À faire -
A – Mettez à jour le passage de l'entretien sur Unternächte qui va de « Dans Unternächte, Elena » jusqu'à « nous parle aujourd’hui. », en y remplaçant « la photographe bavaroise » par « l'artiste bavaroise ».
B – Répondez aux questions suivantes d'après l'entretien sur Unternächte :
(i) Selon la croyance populaire, entre quelles deux fêtes se situent les douze nuits ?
(ii) À quel moment l'idée de la série a-t-elle germé dans l'esprit d'Elena Helfrecht ?
(iii) Quels membres de sa famille emploient le terme Unternächte en Bavière ?
C – Reprenez l'entretien sur Unternächte là où il s'interrompt.
======== Passage cité
Dans Unternächte, Elena Helfrecht illustre les douze nuits auxquelles certaines coutumes allemandes accordent une importance particulière. Selon la croyance populaire, entre Noël et l’Épiphanie, les forces tumultueuses du milieu de l’hiver surgiraient et nécessiteraient de suivre des règles spécifiques afin d’assurer une bonne transition vers la nouvelle année. À travers cette série au long court, liant cette tradition à son histoire familiale et, plus précisément, à sa lignée féminine, la photographe bavaroise entend ériger d’autres rituels dont elle nous parle aujourd’hui.
Fisheye : Quand as-tu eu l’idée de concevoir Unternächte ? Quel est le sujet de cette série ?
Elena Helfrecht : L’idée a germé dans mon esprit bien avant que je n’entreprenne mes études de master en photographie. À la base, la série explore les mythes et légendes qui circulent dans ma région natale tout au long de l’hiver et qui me captivent depuis l’enfance. Le terme Unternächte est utilisé par ma grand-mère et mon arrière-grand-mère en Bavière pour désigner la période entourant la nuit la plus longue, entre le solstice d’hiver et l’Épiphanie, où l’ancien ne s’est pas encore totalement effacé, mais où le nouveau ne s’est pas totalement levé non plus. Cette période est considérée comme un vide, à la fois dangereux et cathartique, nécessitant des règles spécifiques pour assurer une transition sûre du chaos vers un nouvel ordre.
« Cette période est considérée comme un vide, à la fois dangereux et cathartique, nécessitant des règles spécifiques pour assurer une transition sûre du chaos vers un nouvel ordre. »
Les Unternächte sont-elles une tradition répandue dans la région ? De quoi parlent toutes ces légendes ?
================
======== Données fournies
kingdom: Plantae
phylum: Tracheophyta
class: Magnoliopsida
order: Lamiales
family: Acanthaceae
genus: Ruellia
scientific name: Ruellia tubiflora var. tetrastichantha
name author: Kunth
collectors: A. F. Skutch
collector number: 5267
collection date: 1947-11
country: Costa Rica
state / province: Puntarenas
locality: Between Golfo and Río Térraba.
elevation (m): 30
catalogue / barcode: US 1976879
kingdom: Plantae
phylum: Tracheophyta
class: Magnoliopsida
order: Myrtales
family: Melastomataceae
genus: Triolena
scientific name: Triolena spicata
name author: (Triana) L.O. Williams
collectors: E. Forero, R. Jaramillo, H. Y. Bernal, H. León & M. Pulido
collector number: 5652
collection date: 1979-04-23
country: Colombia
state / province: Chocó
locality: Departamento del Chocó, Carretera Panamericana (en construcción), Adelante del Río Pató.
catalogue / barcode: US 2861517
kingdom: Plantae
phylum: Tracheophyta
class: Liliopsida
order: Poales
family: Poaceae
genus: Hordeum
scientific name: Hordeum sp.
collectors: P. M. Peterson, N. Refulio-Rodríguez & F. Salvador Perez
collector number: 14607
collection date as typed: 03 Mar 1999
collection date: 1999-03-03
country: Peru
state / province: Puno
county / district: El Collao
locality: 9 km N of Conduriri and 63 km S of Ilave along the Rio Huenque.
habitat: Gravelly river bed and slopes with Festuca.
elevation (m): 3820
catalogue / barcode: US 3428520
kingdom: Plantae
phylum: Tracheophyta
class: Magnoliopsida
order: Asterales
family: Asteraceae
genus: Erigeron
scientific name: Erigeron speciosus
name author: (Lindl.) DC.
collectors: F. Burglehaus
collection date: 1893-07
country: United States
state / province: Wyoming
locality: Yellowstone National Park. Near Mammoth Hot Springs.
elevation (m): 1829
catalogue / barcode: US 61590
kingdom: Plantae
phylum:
================
Réponses par tâche -
A –
Dans Unternächte, Elena Helfrecht illustre les douze nuits auxquelles certaines coutumes allemandes accordent une importance particulière. Selon la croyance populaire, entre Noël et l’Épiphanie, les forces tumultueuses du milieu de l’hiver surgiraient et nécessiteraient de suivre des règles spécifiques afin d’assurer une bonne transition vers la nouvelle année. À travers cette série au long court, liant cette tradition à son histoire familiale et, plus précisément, à sa lignée féminine, l'artiste bavaroise entend ériger d’autres rituels dont elle nous parle aujourd’hui.

B –
(i) Entre Noël et l'Épiphanie.
(ii) Bien avant qu'elle n'entreprenne ses études de master en photographie.
(iii) Sa grand-mère et son arrière-grand-mère.

C –
Bien que les coutumes associées aux nuits les plus longues de l’année soient quelque peu tombées dans l’oubli, elles ont connu une résurgence récente, car de plus en plus de personnes les intègrent consciemment dans leur quotidien. La période entourant le solstice d’hiver, appelée Rauhnächte, ou Unternächte en Bavière, est placée sous le signe du renouveau et de la transition des énergies. Les mythes, traditions et légendes de cette période sont tous liés au cycle de la vie, favorisant l’acceptation de notre mortalité et nous incitant à traiter l’environnement naturel et les autres êtres humains avec respect et attention.
D’une certaine manière, ces coutumes sont apparues comme une tentative de contrôler l’incontrôlable et de donner un sens à ce qui reste au-delà de notre compréhension. L’un des aspects les plus significatifs de cette période est l’interdiction stricte de travailler pendant les deux semaines qui entourent le solstice. Son non-respect est censé entraîner de terribles conséquences au cours de la nouvelle année, comme une tragédie familiale, par exemple. Autrefois, les gens travaillaient sans relâche tout au long de l’année pour survivre aux mois d’hiver sombres et mornes. La période pendant laquelle les cultures ne poussaient pas offrait l’occasion de faire une pause et de refaire le plein d’énergie pour l’année à venir. Certaines personnes de ma région ont émis l’hypothèse que ces règles avaient été conçues par les femmes, qui travaillaient jour et nuit pour gérer les foyers, afin de s’accorder du repos et commencer l’année avec un esprit revigoré.
Quelles étaient précisément ces règles et autres pratiques ?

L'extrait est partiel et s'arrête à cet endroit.